Considerada a escravidão do século XXI, a exploração sexual e laboral através do tráfico de pessoas é a terceira mais lucrativa atividade ilegal do mundo, depois do comércio de narcóticos e de armamentos, segundo um relatório de 2007-2010 da Organização Internacional do Trabalho (OIT).

Em 2011, o Escritório das Nações Unidas sobre Drogas e Crime (UNODC) calculou que o crime vitimou 700.000 pessoas na América Latina, sendo que a maioria buscava oportunidades de emprego melhores fora de seus países de origem.

A coalizão quer montar um panorama estatístico da exploração de seres humanos na Nicarágua.

Mas problemas de coordenação entre as entidades e o medo das vítimas de sofrerem retaliação são alguns dos obstáculos para as autoridades que buscam dados.

“Se há crianças envolvidas, o Ministério da Família assume o caso e as informações não chegam a outras entidades [governamentais]”, explica. “Se há mulheres, algumas não denunciam o que aconteceu com elas.”

Conscientização e esperança

A coalizão busca aumentar a conscientização sobre o problema em todo o país.

“Estamos trabalhando diretamente com a comunidade através dos líderes de bairro, que são treinados por organizações como OIM e Save the Children”, conta Esther, acrescentando que a informação é disseminada por 4.027 voluntários pelo país.

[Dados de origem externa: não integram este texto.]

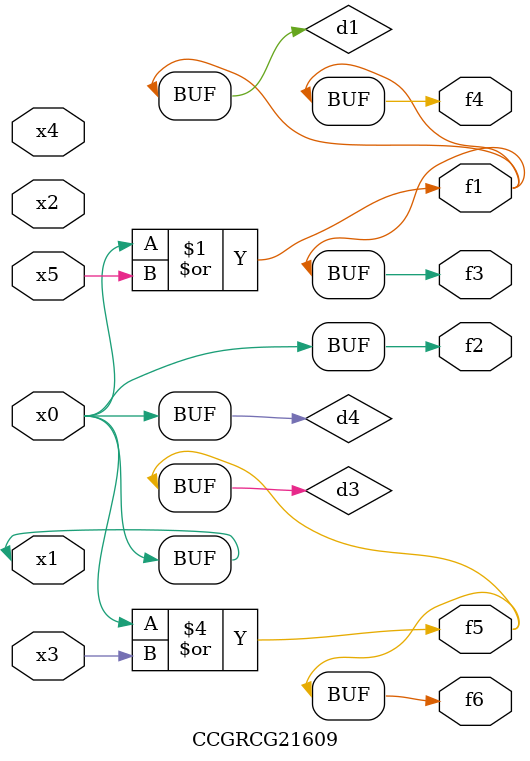
<source format=v>
module CCGRCG21609(
	input x0, x1, x2, x3, x4, x5,
	output f1, f2, f3, f4, f5, f6
);

	wire d1, d2, d3, d4;

	or (d1, x0, x5);
	xnor (d2, x1, x4);
	or (d3, x0, x3);
	buf (d4, x0, x1);
	assign f1 = d1;
	assign f2 = d4;
	assign f3 = d1;
	assign f4 = d1;
	assign f5 = d3;
	assign f6 = d3;
endmodule

</source>
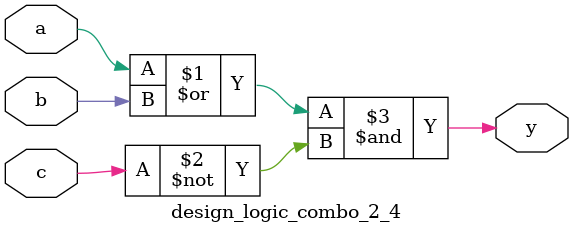
<source format=sv>
module design_logic_combo_2_4(input logic a,b,c, output logic y);
  assign y = (a | b) & (~c);
endmodule

</source>
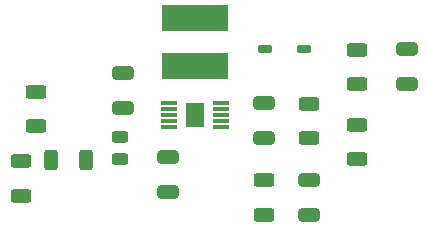
<source format=gbr>
%TF.GenerationSoftware,KiCad,Pcbnew,7.0.9*%
%TF.CreationDate,2023-12-10T23:23:11+01:00*%
%TF.ProjectId,LED Driver,4c454420-4472-4697-9665-722e6b696361,rev?*%
%TF.SameCoordinates,Original*%
%TF.FileFunction,Paste,Top*%
%TF.FilePolarity,Positive*%
%FSLAX46Y46*%
G04 Gerber Fmt 4.6, Leading zero omitted, Abs format (unit mm)*
G04 Created by KiCad (PCBNEW 7.0.9) date 2023-12-10 23:23:11*
%MOMM*%
%LPD*%
G01*
G04 APERTURE LIST*
G04 Aperture macros list*
%AMRoundRect*
0 Rectangle with rounded corners*
0 $1 Rounding radius*
0 $2 $3 $4 $5 $6 $7 $8 $9 X,Y pos of 4 corners*
0 Add a 4 corners polygon primitive as box body*
4,1,4,$2,$3,$4,$5,$6,$7,$8,$9,$2,$3,0*
0 Add four circle primitives for the rounded corners*
1,1,$1+$1,$2,$3*
1,1,$1+$1,$4,$5*
1,1,$1+$1,$6,$7*
1,1,$1+$1,$8,$9*
0 Add four rect primitives between the rounded corners*
20,1,$1+$1,$2,$3,$4,$5,0*
20,1,$1+$1,$4,$5,$6,$7,0*
20,1,$1+$1,$6,$7,$8,$9,0*
20,1,$1+$1,$8,$9,$2,$3,0*%
G04 Aperture macros list end*
%ADD10R,5.700000X2.200000*%
%ADD11RoundRect,0.131400X0.473600X0.233600X-0.473600X0.233600X-0.473600X-0.233600X0.473600X-0.233600X0*%
%ADD12RoundRect,0.250000X-0.625000X0.312500X-0.625000X-0.312500X0.625000X-0.312500X0.625000X0.312500X0*%
%ADD13RoundRect,0.250000X-0.650000X0.325000X-0.650000X-0.325000X0.650000X-0.325000X0.650000X0.325000X0*%
%ADD14RoundRect,0.250000X0.312500X0.625000X-0.312500X0.625000X-0.312500X-0.625000X0.312500X-0.625000X0*%
%ADD15R,1.400000X0.300000*%
%ADD16R,1.600000X2.000000*%
%ADD17RoundRect,0.243750X-0.456250X0.243750X-0.456250X-0.243750X0.456250X-0.243750X0.456250X0.243750X0*%
%ADD18RoundRect,0.250000X0.650000X-0.325000X0.650000X0.325000X-0.650000X0.325000X-0.650000X-0.325000X0*%
G04 APERTURE END LIST*
D10*
%TO.C,L1*%
X101100000Y-40600000D03*
X101100000Y-44600000D03*
%TD*%
D11*
%TO.C,D1*%
X107032000Y-43180000D03*
X110392000Y-43180000D03*
%TD*%
D12*
%TO.C,R1*%
X110744000Y-47813500D03*
X110744000Y-50738500D03*
%TD*%
%TO.C,R6*%
X87630000Y-46797500D03*
X87630000Y-49722500D03*
%TD*%
%TO.C,R7*%
X86350000Y-52687500D03*
X86350000Y-55612500D03*
%TD*%
D13*
%TO.C,C1*%
X98806000Y-52373000D03*
X98806000Y-55323000D03*
%TD*%
D14*
%TO.C,R4*%
X91886500Y-52578000D03*
X88961500Y-52578000D03*
%TD*%
D12*
%TO.C,R5*%
X106934000Y-54290500D03*
X106934000Y-57215500D03*
%TD*%
D13*
%TO.C,C4*%
X106934000Y-47801000D03*
X106934000Y-50751000D03*
%TD*%
%TO.C,C3*%
X110744000Y-54278000D03*
X110744000Y-57228000D03*
%TD*%
D15*
%TO.C,IC1*%
X98892000Y-47768000D03*
X98892000Y-48268000D03*
X98892000Y-48768000D03*
X98892000Y-49268000D03*
X98892000Y-49768000D03*
X103292000Y-49768000D03*
X103292000Y-49268000D03*
X103292000Y-48768000D03*
X103292000Y-48268000D03*
X103292000Y-47768000D03*
D16*
X101092000Y-48768000D03*
%TD*%
D12*
%TO.C,R3*%
X114808000Y-49591500D03*
X114808000Y-52516500D03*
%TD*%
D17*
%TO.C,D2*%
X94742000Y-52499500D03*
X94742000Y-50624500D03*
%TD*%
D13*
%TO.C,C5*%
X119100000Y-43229000D03*
X119100000Y-46179000D03*
%TD*%
D18*
%TO.C,C2*%
X94996000Y-48211000D03*
X94996000Y-45261000D03*
%TD*%
D12*
%TO.C,R2*%
X114808000Y-43241500D03*
X114808000Y-46166500D03*
%TD*%
M02*

</source>
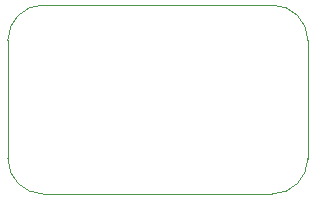
<source format=gbr>
%TF.GenerationSoftware,KiCad,Pcbnew,9.0.3*%
%TF.CreationDate,2025-09-25T19:21:44-04:00*%
%TF.ProjectId,buckboost,6275636b-626f-46f7-9374-2e6b69636164,rev?*%
%TF.SameCoordinates,Original*%
%TF.FileFunction,Profile,NP*%
%FSLAX46Y46*%
G04 Gerber Fmt 4.6, Leading zero omitted, Abs format (unit mm)*
G04 Created by KiCad (PCBNEW 9.0.3) date 2025-09-25 19:21:44*
%MOMM*%
%LPD*%
G01*
G04 APERTURE LIST*
%TA.AperFunction,Profile*%
%ADD10C,0.050000*%
%TD*%
G04 APERTURE END LIST*
D10*
X131000000Y-79200000D02*
G75*
G02*
X128000000Y-82200000I-3000000J0D01*
G01*
X128000000Y-66200000D02*
G75*
G02*
X131000000Y-69200000I0J-3000000D01*
G01*
X131000000Y-69200000D02*
X131000000Y-79200000D01*
X108600000Y-82200000D02*
G75*
G02*
X105600000Y-79200000I0J3000000D01*
G01*
X108600000Y-66200000D02*
X128000000Y-66200000D01*
X105600000Y-79200000D02*
X105600000Y-69200000D01*
X105600000Y-69200000D02*
G75*
G02*
X108600000Y-66200000I3000000J0D01*
G01*
X128000000Y-82200000D02*
X108600000Y-82200000D01*
M02*

</source>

Através do Ministério da Educação, o treinamento de combate ao tráfico de pessoas foi oferecido pela coalizão a 50.000 jovens. Eles aprenderam a identificar o crime e o perfil do traficante, avaliar situações de risco e registrar uma queixa se suspeitam que o crime aconteceu, explica Juana Mercedes Delgado, representante da ONG internacional Save the Children.

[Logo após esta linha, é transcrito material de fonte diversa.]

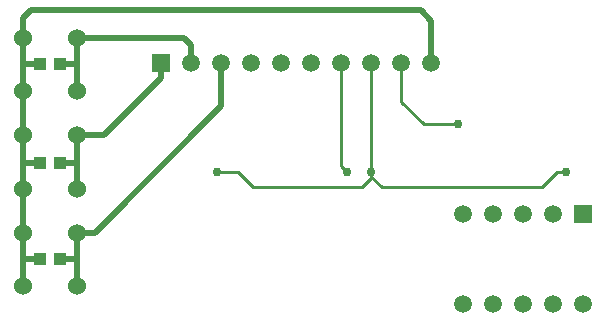
<source format=gbl>
G04*
G04 #@! TF.GenerationSoftware,Altium Limited,Altium Designer,24.5.2 (23)*
G04*
G04 Layer_Physical_Order=2*
G04 Layer_Color=16711680*
%FSLAX25Y25*%
%MOIN*%
G70*
G04*
G04 #@! TF.SameCoordinates,1E1250FC-479B-4AD5-BC39-25AF0FE23E56*
G04*
G04*
G04 #@! TF.FilePolarity,Positive*
G04*
G01*
G75*
%ADD13C,0.01000*%
%ADD23C,0.05906*%
%ADD24R,0.05906X0.05906*%
%ADD25C,0.06000*%
%ADD26R,0.05906X0.05906*%
%ADD27C,0.03000*%
%ADD28R,0.04331X0.03937*%
%ADD29C,0.02000*%
D13*
X174500Y88000D02*
Y101000D01*
Y88000D02*
X182000Y80500D01*
X193500D01*
X164500Y64500D02*
Y101000D01*
X154500Y66500D02*
Y101000D01*
Y66500D02*
X156500Y64500D01*
X226500D02*
X229500D01*
X113000D02*
X120000D01*
X161500Y59500D02*
X164500Y62500D01*
Y63000D02*
Y64500D01*
Y63000D02*
X168000Y59500D01*
X164500Y62500D02*
Y63000D01*
X120000Y64500D02*
X125000Y59500D01*
X161500D01*
X221500D02*
X226500Y64500D01*
X168000Y59500D02*
X221500D01*
D23*
X195000Y20500D02*
D03*
X205000D02*
D03*
X215000D02*
D03*
X225000D02*
D03*
X235000D02*
D03*
X195000Y50500D02*
D03*
X205000D02*
D03*
X215000D02*
D03*
X225000D02*
D03*
X104500Y101000D02*
D03*
X124500D02*
D03*
X134500D02*
D03*
X144500D02*
D03*
X154500D02*
D03*
X164500D02*
D03*
X174500D02*
D03*
X184500D02*
D03*
X114500D02*
D03*
D24*
X235000Y50500D02*
D03*
D25*
X48642Y109358D02*
D03*
X66358D02*
D03*
X48642Y91642D02*
D03*
X66358D02*
D03*
X48642Y76858D02*
D03*
X66358D02*
D03*
X48642Y59142D02*
D03*
X66358D02*
D03*
X48642Y44358D02*
D03*
X66358D02*
D03*
X48642Y26642D02*
D03*
X66358D02*
D03*
D26*
X94500Y101000D02*
D03*
D27*
X229500Y64500D02*
D03*
X193500Y80500D02*
D03*
X164500Y64500D02*
D03*
X156500D02*
D03*
X113000D02*
D03*
D28*
X60847Y35500D02*
D03*
X54154D02*
D03*
X60847Y100500D02*
D03*
X54154D02*
D03*
X60847Y67500D02*
D03*
X54154D02*
D03*
D29*
X94500Y96000D02*
Y101000D01*
X66358Y76858D02*
X75358D01*
X94500Y96000D01*
X66358Y44358D02*
X72358D01*
X114500Y86500D02*
Y101000D01*
X72358Y44358D02*
X114500Y86500D01*
X51000Y118500D02*
X181000D01*
X48642Y116142D02*
X51000Y118500D01*
X181000D02*
X184500Y115000D01*
Y101000D02*
Y115000D01*
X48642Y109358D02*
Y116142D01*
X60847Y67500D02*
X65858D01*
X66358Y67000D01*
X60847Y35500D02*
X66358D01*
Y26642D02*
Y35500D01*
Y44358D01*
X48642Y35500D02*
X54154D01*
X48642Y67500D02*
X54154D01*
X48642Y59142D02*
Y67500D01*
Y76858D01*
X66358Y59142D02*
Y67000D01*
X48642Y35500D02*
Y44358D01*
Y91642D02*
Y100500D01*
X54154D01*
X48642D02*
Y109358D01*
X60847Y100500D02*
X66358D01*
Y91642D02*
Y100500D01*
Y109358D01*
X102142D01*
X104500Y107000D01*
Y101000D02*
Y107000D01*
X66358Y67000D02*
Y76858D01*
X48642D02*
Y91642D01*
Y26642D02*
Y35500D01*
Y44358D02*
Y59142D01*
M02*

</source>
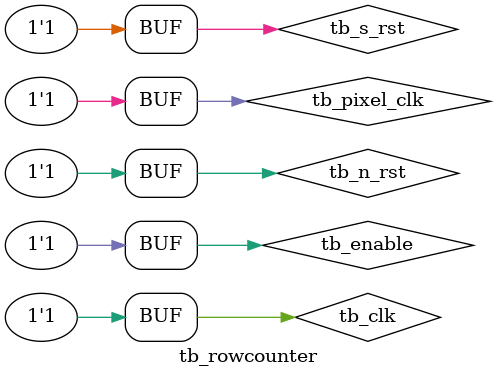
<source format=sv>
`timescale 1ns / 10ps

module tb_rowcounter();
  
  // Define parameters
	parameter CLK_PERIOD				= 6.66;
	parameter PIXEL_PERIOD  = 40;
  
  reg tb_clk;
  reg tb_n_rst;
	reg tb_s_rst;
	reg tb_enable;
	reg tb_pixel_clk;
	reg [19:0] tb_countout;
	reg tb_flag;

	rowcounter DUT
	(
		.clk(tb_clk),
		.n_rst(tb_n_rst),
		.s_rst(tb_s_rst),
		.enable(tb_enable),
		.pixel_clk(tb_pixel_clk),
		.countout(tb_countout),
		.flag(tb_flag)
	);
	
	always
	begin : CLK_GEN
		tb_clk = 1'b0;
		#(CLK_PERIOD / 2);
		tb_clk = 1'b1;
		#(CLK_PERIOD / 2);
	end
	
	always
	begin : PIXEL_GEN
		tb_pixel_clk = 1'b0;
		#(PIXEL_PERIOD / 6);
		tb_pixel_clk = 1'b0;
		#(PIXEL_PERIOD / 6);
		tb_pixel_clk = 1'b0;
		#(PIXEL_PERIOD / 6);
		tb_pixel_clk = 1'b0;
		#(PIXEL_PERIOD / 6);
		tb_pixel_clk = 1'b0;
		#(PIXEL_PERIOD / 6);
		tb_pixel_clk = 1'b1;
		#(PIXEL_PERIOD / 6);
	end
	
	initial
	begin 
		tb_n_rst = 0;
	  tb_s_rst = 1;
	  tb_enable = 0;
	  #1;
	  tb_n_rst = 1;
	  tb_s_rst = 1;
	  tb_enable = 0;
	  #10;
	  tb_enable= 1;
	  
	  
    
	end 
	
endmodule
</source>
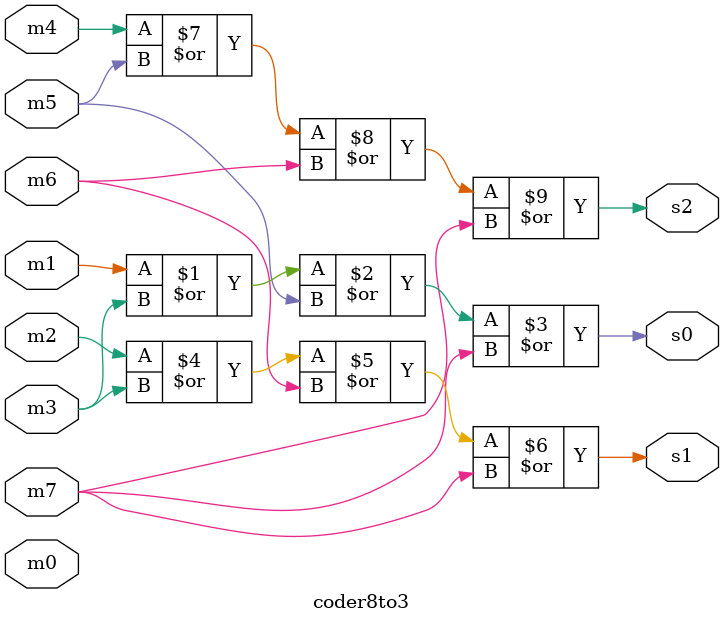
<source format=v>
module coder8to3(
  input m0,m1,m2,m3,m4,m5,m6,m7,
  output s2, s1, s0
);
assign s0 = m1 | m3 | m5 | m7;
assign s1 = m2 | m3 | m6 | m7;
assign s2 = m4 | m5 | m6 | m7;

endmodule

</source>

“Com a ajuda dos jovens, poderemos levar a mensagem de prevenção às áreas fronteiriças e ao litoral caribenho da Nicarágua”, ressalta.

A coalizão ajudou também na criação da linha direta 133, disponível na Nicarágua para as vítimas e para aqueles que queiram denunciar um caso ou compartilhar informações com as autoridades.

A linha direta foi criada em 2005 com a ajuda da Fundação Ricky Martin e da iniciativa Llama y Vive (Ligue e Viva), do Banco Interamericano de Desenvolvimento (BID), em coordenação com a OIM.

Graças ao trabalho coordenado com outras organizações na América Central, as vítimas do tráfico de pessoas contam com recursos para retomar suas vidas após a recuperação.

“A América Central já tem um protocolo de repatriação para crianças, adolescentes e mulheres vítimas de tráfico de humanos. A coalizão tem sido capaz de agilizar o processo de repatriação para essas pessoas, um passo importante em termos regionais”, diz Brenda.

No geral, a Nicarágua avançou com a ajuda dos moradores, que foram treinados para evitar que se tornem vítimas, ressalta Gonzalo Carrión, diretor jurídico do Centro Nicaraguense de Direitos Humanos (CENIDH).

“Houve um aumento das queixas, o que significa que o público está reconhecendo que o crime existe”, destaca Carrión. “É o primeiro passo. Quando há denúncias, os casos tendem a diminuir.”